Department of Cancer Biology and Genetics, the Comprehensive Cancer Center, College of Medicine, The Ohio State University, Columbus, OH, United States.
Department of Cancer Biology and Genetics, the Comprehensive Cancer Center, College of Medicine, The Ohio State University, Columbus, OH, United States.
Methods Enzymol. 2023;682:319-350. doi: 10.1016/bs.mie.2022.12.004. Epub 2023 Jan 12.
Expressed protein ligation (EPL) allows for the attachment of a synthetic peptide into the N- or C-terminus of a recombinant protein fragment to generate a site-specifically modified protein with substantial yields for biochemical and biophysical studies. In this method, multiple posttranslational modifications (PTMs) can be incorporated into a synthetic peptide containing an N-terminal Cysteine, which selectively reacts with a protein C-terminal thioester to afford an amide bond formation. However, the requirement of a Cysteine at the ligation site can limit EPL's potential applications. Here, we describe a method called enzyme-catalyzed EPL, which uses subtiligase to ligate protein thioesters with Cysteine-free peptides. The procedure includes generating protein C-terminal thioester and peptide, performing the enzymatic EPL reaction, and purifying the protein ligation product. We exemplify this method by generating phospholipid phosphatase PTEN with site-specific phosphorylations installed onto its C-terminal tail for biochemical assays.

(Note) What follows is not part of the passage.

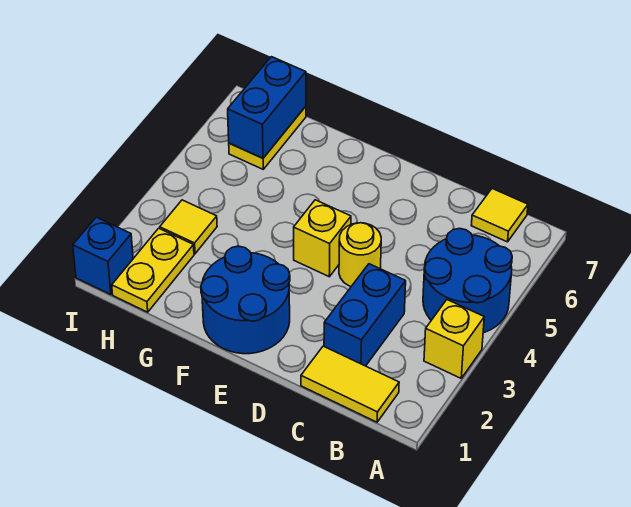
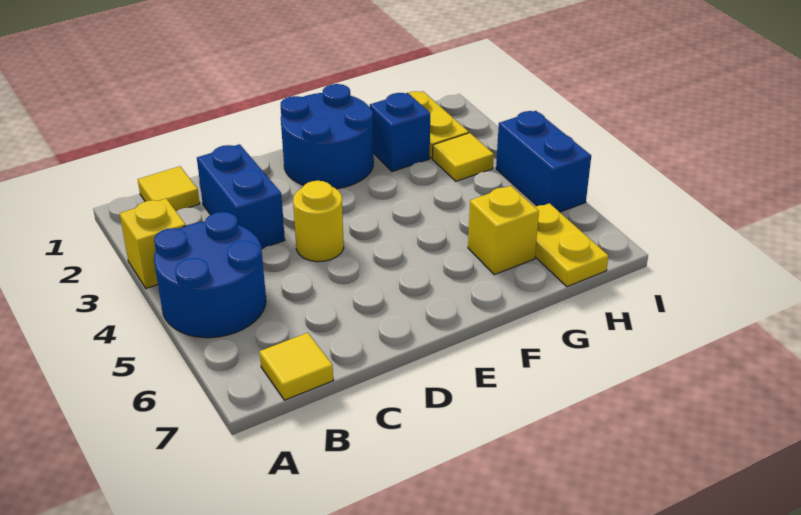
yellow 1x2 tile [301,346,399,422] -> yellow 1x1 tile [138,166,200,211]
yellow 1x1 brick [294,200,351,277] -> yellow 1x1 brick moved to [468,186,539,275]
blue 1x2 brick [228,57,306,158] -> blue 1x2 brick moved to [496,111,591,212]
blue 1x1 brick [73,217,133,295] -> blue 1x1 brick moved to [370,93,430,172]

表达蛋白连接(EPL)允许将合成肽连接到重组蛋白片段的 N 端或 C 端,以生成具有生物化学和生物物理研究大量产量的特异性修饰蛋白。在该方法中,多种翻译后修饰(PTM)可以被掺入含有 N 端半胱氨酸的合成肽中,该半胱氨酸选择性地与蛋白 C 端硫酯反应以形成酰胺键。然而,在连接位点需要半胱氨酸可以限制 EPL 的潜在应用。在这里,我们描述了一种称为酶催化 EPL 的方法,该方法使用枯草杆菌蛋白酶连接酶将蛋白硫酯与不含半胱氨酸的肽连接。该过程包括生成蛋白 C 端硫酯和肽,进行酶促 EPL 反应,以及纯化蛋白连接产物。我们通过在其 C 端尾部安装特定磷酸化的磷脂磷酸酶 PTEN 来生成该方法的实例,以进行生化测定。